BBC’s Have I Got News for You error shows why fact checking matters

Over the weekend, an episode of Have I Got News for You was temporarily removed from BBC iPlayer after presenter Victoria Coren Mitchell made a factual error.
Speaking about the government’s proposed digital ID scheme, Coren Mitchell asked the teams who would benefit from the introduction of the cards. She went on to claim: “I was thinking of the company Multiverse, who has been chosen to run the digital ID cards scheme.”
As we explained in our fact check, published before the episode aired, this isn’t true—according to both the government and Multiverse. In any case, Multiverse, which Euan Blair (son of former Prime Minister Sir Tony Blair) founded in 2016, is an “upskilling company”, not a software developer.
The episode has now been reuploaded to BBC iPlayer with the inaccurate segment removed. A BBC spokesperson confirmed the edit in advance to several news outlets and apologised for the “unintentional editorial oversight”.
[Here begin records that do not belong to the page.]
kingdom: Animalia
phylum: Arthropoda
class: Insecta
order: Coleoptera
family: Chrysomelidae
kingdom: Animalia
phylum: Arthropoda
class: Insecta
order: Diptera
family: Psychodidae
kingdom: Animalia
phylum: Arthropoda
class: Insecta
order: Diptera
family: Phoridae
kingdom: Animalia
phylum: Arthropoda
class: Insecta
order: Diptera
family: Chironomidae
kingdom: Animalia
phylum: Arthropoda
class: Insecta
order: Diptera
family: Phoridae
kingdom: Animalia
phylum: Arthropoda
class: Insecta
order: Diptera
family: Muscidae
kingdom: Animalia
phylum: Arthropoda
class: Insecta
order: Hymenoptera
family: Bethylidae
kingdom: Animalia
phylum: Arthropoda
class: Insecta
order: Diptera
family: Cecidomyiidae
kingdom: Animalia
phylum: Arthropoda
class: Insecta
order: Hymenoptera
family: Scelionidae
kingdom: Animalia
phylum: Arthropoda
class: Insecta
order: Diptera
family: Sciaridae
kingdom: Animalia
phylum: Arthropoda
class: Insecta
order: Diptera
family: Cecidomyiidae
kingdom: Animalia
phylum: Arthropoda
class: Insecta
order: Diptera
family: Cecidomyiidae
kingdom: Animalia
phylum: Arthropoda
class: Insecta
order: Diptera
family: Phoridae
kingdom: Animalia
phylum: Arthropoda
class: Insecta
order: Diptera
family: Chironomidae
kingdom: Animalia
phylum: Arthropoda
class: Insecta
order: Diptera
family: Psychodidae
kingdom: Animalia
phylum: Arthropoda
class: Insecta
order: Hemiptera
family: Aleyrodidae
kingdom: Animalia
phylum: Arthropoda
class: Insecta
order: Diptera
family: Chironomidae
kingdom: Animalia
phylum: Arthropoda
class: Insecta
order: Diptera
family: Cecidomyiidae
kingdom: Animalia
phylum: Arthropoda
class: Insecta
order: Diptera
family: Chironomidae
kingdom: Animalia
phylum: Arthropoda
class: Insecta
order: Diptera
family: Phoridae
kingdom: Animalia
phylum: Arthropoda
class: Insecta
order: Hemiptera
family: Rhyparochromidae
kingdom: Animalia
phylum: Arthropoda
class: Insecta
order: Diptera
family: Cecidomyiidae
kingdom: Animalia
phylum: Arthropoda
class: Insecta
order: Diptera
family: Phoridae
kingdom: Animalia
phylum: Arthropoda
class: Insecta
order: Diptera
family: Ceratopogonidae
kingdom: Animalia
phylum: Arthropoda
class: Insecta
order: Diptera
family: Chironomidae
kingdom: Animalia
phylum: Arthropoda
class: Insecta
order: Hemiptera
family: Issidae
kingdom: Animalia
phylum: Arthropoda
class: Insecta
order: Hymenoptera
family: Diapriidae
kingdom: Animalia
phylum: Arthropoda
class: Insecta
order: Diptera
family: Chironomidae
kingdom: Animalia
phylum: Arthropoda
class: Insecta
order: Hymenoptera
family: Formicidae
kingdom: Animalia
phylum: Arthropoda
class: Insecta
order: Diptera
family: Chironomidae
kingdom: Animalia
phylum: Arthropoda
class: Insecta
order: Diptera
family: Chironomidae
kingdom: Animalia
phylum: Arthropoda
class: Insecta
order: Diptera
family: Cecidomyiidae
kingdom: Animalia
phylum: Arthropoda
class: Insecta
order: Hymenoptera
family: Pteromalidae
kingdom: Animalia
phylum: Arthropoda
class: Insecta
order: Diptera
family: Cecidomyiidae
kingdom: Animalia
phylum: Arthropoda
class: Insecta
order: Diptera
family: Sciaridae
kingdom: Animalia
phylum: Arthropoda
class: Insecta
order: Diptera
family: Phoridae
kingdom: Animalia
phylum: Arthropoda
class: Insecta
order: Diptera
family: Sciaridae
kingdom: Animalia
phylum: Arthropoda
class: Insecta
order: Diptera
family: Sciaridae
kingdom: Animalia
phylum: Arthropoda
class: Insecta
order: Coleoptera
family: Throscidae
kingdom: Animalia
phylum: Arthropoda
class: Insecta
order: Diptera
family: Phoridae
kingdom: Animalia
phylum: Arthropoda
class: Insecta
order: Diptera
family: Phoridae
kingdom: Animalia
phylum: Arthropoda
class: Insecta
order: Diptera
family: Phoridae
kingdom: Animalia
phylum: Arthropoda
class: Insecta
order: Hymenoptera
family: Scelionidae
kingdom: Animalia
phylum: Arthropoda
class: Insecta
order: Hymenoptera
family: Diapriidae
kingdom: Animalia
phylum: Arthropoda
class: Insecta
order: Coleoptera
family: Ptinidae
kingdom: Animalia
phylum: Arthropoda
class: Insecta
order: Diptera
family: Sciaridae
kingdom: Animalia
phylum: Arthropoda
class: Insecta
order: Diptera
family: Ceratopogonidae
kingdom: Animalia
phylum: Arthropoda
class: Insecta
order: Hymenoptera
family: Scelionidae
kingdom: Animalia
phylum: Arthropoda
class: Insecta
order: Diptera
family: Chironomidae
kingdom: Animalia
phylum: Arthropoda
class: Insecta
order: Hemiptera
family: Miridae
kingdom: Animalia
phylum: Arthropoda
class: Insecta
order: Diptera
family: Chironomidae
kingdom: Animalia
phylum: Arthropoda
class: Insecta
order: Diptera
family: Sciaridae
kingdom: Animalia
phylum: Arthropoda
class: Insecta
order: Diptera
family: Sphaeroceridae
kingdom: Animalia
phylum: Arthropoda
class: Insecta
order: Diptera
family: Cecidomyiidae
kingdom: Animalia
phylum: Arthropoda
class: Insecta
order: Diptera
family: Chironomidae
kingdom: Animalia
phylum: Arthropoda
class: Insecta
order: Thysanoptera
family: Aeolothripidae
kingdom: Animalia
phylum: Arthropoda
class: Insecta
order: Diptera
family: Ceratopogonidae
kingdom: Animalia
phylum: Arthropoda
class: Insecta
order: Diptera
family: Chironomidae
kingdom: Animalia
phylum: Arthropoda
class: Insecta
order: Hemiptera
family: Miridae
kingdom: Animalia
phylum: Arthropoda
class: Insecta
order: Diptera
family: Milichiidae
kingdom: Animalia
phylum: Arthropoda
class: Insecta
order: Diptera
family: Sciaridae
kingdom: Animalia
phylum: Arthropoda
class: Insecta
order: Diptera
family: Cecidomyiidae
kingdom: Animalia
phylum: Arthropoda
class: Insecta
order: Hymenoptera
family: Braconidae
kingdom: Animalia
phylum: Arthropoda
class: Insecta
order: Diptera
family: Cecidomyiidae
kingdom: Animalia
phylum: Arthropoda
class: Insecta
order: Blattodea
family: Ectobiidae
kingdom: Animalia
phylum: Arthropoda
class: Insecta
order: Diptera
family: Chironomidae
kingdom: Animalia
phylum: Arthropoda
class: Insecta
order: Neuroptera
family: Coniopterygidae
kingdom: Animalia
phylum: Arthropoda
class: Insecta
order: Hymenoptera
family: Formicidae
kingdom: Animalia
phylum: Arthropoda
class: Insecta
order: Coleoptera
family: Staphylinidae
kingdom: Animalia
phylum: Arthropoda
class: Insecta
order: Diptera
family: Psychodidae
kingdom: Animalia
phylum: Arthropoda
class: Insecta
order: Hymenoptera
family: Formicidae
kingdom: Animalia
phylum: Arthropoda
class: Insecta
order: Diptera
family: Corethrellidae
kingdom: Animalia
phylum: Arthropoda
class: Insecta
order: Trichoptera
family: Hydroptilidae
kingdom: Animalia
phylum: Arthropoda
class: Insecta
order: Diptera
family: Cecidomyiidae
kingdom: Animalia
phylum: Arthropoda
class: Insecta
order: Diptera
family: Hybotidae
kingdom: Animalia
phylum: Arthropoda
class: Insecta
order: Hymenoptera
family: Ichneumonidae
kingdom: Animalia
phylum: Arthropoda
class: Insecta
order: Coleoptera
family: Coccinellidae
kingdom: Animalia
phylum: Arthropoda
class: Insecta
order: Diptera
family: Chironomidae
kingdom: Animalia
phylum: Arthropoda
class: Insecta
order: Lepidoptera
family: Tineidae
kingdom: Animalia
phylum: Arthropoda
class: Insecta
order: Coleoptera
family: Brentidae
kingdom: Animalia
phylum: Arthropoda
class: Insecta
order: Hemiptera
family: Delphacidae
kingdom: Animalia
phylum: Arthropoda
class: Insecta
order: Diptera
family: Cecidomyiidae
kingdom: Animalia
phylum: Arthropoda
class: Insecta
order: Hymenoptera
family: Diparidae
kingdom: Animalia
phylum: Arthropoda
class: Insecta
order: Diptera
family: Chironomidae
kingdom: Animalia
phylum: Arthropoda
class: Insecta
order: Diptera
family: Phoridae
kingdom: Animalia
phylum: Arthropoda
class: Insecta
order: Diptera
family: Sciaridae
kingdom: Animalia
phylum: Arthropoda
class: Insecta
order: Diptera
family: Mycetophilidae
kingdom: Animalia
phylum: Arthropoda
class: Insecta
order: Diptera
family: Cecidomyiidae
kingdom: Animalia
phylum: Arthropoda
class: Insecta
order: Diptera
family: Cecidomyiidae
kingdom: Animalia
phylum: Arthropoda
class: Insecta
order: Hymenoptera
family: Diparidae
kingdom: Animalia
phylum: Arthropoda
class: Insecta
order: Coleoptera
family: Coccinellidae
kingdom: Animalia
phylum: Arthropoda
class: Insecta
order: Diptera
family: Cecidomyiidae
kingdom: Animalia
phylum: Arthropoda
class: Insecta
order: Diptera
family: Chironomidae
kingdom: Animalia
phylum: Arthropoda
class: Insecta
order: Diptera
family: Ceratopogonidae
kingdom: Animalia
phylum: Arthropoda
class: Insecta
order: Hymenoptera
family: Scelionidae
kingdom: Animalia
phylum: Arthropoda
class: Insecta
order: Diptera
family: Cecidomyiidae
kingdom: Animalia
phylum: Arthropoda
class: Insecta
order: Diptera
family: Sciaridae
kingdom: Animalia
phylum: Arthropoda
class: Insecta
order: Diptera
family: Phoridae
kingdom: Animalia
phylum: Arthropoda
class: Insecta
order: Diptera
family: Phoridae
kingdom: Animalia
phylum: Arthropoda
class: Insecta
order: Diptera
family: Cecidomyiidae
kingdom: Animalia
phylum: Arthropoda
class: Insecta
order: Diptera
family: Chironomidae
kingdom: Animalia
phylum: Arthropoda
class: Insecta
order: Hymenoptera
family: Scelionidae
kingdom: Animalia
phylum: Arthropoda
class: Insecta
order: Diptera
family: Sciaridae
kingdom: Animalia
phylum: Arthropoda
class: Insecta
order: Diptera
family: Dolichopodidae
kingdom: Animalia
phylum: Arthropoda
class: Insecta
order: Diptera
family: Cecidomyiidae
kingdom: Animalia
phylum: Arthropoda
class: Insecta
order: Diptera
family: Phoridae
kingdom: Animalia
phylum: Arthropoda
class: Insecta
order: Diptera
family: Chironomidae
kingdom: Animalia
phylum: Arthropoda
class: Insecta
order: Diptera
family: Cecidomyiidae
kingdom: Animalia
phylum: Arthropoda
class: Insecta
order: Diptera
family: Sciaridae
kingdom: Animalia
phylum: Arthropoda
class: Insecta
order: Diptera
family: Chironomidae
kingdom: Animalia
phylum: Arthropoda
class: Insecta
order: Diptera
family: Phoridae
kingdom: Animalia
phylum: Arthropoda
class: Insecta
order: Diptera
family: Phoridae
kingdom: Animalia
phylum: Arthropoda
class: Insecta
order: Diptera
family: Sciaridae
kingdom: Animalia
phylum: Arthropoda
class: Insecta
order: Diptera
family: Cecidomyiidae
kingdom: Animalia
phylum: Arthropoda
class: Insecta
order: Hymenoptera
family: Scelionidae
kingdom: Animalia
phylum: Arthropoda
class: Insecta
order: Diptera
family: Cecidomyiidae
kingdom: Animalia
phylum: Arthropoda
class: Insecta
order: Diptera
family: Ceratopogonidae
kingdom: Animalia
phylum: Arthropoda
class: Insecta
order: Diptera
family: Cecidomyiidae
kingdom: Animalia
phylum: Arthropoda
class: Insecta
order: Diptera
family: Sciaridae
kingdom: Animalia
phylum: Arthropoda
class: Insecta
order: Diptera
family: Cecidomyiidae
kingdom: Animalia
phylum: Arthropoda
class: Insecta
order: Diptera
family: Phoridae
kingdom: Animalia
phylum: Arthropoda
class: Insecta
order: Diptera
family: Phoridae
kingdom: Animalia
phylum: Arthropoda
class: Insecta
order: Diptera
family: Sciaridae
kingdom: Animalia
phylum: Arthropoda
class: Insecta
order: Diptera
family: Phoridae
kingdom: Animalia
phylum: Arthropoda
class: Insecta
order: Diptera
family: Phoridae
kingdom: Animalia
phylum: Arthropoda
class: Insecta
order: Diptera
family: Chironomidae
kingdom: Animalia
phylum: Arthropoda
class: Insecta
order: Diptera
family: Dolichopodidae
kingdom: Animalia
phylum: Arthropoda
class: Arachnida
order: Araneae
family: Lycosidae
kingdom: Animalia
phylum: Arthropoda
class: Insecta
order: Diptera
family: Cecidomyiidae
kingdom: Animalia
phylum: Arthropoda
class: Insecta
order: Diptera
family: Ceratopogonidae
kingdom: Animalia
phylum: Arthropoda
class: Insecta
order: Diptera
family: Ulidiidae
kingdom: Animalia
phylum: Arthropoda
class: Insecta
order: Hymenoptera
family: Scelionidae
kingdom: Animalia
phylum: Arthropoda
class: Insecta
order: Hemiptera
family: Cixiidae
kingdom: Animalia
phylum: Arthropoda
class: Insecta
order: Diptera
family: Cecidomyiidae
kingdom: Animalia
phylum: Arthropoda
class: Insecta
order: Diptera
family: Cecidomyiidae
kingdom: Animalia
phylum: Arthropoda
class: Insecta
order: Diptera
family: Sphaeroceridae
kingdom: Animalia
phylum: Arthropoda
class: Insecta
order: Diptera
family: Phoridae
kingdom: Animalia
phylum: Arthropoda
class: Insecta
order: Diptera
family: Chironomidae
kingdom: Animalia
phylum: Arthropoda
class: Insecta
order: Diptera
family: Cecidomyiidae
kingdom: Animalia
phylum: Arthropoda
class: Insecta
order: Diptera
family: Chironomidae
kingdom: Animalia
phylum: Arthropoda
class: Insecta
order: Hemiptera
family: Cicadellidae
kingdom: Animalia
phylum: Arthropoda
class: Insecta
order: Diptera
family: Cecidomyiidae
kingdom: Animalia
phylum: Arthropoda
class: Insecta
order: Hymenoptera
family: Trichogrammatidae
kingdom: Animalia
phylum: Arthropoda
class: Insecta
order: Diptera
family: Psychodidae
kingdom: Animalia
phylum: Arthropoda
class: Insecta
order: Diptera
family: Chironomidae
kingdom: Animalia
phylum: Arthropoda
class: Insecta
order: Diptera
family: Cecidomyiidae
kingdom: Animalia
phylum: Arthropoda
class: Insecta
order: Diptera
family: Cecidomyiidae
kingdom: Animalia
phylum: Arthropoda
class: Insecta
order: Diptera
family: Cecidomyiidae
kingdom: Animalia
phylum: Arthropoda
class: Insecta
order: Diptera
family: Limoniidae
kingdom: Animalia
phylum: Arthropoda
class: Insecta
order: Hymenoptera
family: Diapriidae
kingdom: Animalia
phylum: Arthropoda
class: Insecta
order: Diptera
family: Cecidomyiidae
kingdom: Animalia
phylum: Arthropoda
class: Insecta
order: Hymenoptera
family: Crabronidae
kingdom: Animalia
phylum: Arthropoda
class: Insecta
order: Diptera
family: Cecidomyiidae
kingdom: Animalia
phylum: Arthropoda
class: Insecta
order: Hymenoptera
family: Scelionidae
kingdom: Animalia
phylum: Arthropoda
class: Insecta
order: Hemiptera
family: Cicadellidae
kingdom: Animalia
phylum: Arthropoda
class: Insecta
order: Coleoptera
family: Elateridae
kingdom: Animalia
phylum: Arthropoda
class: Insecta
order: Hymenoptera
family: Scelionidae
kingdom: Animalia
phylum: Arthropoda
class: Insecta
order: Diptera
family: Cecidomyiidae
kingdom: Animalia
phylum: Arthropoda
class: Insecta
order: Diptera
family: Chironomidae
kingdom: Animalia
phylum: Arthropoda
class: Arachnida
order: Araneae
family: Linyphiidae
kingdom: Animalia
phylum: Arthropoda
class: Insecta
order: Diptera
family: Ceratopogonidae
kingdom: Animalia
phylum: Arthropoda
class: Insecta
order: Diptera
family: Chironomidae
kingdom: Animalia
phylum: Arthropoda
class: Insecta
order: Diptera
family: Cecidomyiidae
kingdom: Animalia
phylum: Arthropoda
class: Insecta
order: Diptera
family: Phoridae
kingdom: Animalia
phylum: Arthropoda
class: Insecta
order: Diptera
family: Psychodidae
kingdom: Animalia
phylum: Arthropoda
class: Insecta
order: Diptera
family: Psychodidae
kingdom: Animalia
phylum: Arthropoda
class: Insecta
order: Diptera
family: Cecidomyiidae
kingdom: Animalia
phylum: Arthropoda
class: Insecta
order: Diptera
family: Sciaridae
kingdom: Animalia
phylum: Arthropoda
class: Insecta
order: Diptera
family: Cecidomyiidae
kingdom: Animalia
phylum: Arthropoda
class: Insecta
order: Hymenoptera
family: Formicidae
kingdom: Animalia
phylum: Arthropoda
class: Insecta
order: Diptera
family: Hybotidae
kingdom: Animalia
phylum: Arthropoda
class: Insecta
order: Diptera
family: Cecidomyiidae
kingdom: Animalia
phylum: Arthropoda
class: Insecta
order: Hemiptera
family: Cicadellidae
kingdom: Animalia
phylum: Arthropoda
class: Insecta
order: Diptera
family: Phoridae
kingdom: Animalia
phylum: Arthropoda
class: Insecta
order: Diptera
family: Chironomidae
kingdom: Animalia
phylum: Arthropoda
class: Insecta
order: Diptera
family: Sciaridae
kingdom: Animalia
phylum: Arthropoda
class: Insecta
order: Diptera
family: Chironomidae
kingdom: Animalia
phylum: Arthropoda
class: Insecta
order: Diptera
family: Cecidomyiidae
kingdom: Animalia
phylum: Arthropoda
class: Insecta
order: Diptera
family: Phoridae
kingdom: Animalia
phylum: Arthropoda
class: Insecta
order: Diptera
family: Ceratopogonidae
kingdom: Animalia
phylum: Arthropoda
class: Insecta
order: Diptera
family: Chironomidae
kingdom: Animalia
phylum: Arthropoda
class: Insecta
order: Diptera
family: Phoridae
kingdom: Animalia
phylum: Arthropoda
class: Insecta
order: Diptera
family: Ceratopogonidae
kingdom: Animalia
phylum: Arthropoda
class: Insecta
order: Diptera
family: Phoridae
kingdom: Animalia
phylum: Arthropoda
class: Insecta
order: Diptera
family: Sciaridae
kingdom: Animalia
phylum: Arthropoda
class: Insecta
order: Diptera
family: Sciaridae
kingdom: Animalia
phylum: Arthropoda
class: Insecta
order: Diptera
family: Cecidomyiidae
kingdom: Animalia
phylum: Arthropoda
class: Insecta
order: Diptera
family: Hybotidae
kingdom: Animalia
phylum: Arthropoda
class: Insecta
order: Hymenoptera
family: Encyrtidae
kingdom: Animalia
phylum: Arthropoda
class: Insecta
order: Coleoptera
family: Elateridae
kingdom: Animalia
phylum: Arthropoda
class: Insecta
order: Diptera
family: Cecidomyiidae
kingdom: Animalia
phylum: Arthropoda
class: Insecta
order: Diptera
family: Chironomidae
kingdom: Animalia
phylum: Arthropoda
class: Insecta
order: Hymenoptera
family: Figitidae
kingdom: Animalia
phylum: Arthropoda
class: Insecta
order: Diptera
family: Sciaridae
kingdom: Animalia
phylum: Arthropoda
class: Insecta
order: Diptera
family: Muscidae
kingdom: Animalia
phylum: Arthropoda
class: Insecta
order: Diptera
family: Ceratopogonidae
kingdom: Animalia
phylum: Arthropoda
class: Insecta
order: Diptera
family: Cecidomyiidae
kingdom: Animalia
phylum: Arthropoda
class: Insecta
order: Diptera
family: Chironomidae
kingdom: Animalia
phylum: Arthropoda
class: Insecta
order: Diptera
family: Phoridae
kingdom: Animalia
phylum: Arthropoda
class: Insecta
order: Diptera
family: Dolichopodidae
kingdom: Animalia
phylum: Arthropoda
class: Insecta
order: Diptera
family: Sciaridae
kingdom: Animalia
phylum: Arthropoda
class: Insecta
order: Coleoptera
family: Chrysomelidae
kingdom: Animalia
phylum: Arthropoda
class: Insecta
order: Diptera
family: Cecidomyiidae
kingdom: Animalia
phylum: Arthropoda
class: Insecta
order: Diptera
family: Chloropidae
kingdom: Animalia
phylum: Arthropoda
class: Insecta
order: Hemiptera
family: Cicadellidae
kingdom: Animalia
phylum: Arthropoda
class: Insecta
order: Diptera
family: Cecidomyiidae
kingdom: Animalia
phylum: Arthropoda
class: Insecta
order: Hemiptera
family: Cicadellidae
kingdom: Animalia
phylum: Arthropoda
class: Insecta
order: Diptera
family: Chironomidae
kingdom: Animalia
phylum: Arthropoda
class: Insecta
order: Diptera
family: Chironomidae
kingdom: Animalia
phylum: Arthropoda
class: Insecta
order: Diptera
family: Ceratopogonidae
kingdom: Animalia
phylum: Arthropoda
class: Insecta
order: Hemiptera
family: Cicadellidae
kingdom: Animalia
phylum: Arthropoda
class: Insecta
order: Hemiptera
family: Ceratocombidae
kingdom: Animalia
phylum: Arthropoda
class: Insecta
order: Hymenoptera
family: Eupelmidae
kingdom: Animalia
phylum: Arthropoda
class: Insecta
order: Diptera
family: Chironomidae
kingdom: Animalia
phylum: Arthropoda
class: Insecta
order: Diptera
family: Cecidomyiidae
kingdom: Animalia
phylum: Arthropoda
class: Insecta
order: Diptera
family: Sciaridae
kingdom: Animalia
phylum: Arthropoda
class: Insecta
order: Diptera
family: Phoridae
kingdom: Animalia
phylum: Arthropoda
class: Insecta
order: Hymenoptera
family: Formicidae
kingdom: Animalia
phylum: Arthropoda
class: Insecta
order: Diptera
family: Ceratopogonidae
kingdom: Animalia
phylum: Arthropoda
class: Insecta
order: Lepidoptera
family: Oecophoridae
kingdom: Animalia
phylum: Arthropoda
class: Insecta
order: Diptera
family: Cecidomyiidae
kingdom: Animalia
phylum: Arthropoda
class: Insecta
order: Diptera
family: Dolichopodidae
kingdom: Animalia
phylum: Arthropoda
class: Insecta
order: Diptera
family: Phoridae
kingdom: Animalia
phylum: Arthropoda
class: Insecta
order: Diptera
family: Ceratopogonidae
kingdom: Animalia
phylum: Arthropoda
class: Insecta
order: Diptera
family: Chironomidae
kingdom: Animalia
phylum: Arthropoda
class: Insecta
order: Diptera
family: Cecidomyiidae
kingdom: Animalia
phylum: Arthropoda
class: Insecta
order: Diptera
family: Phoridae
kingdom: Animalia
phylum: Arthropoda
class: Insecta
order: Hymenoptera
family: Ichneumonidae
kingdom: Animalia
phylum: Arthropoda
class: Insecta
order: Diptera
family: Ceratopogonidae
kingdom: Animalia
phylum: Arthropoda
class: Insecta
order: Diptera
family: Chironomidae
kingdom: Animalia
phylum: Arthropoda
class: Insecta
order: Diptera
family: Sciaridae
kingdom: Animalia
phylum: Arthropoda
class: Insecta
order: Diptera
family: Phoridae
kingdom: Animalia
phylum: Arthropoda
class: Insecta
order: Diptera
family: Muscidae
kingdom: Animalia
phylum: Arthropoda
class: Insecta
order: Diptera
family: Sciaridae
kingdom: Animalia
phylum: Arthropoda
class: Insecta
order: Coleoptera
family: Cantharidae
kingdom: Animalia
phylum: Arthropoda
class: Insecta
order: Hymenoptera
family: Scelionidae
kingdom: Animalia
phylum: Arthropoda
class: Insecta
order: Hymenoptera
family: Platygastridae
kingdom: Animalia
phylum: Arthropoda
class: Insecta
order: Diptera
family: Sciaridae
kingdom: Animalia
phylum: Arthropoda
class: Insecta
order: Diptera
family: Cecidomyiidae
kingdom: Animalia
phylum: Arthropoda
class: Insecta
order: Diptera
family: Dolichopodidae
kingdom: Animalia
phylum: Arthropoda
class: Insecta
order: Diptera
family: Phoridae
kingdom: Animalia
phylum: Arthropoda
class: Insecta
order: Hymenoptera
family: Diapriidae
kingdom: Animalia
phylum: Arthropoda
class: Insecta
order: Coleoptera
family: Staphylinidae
Coren Mitchell later clarified on X:
Full Fact will always advocate for correcting errors; owning mistakes and addressing them transparently helps rebuild trust in the media ecosystem. But this error also underlines why organisations like ours need to be adequately supported. Episodes like this show how easily misinformation can spread and why fact checking is vital for public understanding. Had this claim gone unchallenged, it risked misleading audiences—exactly the kind of situation Full Fact exists to prevent.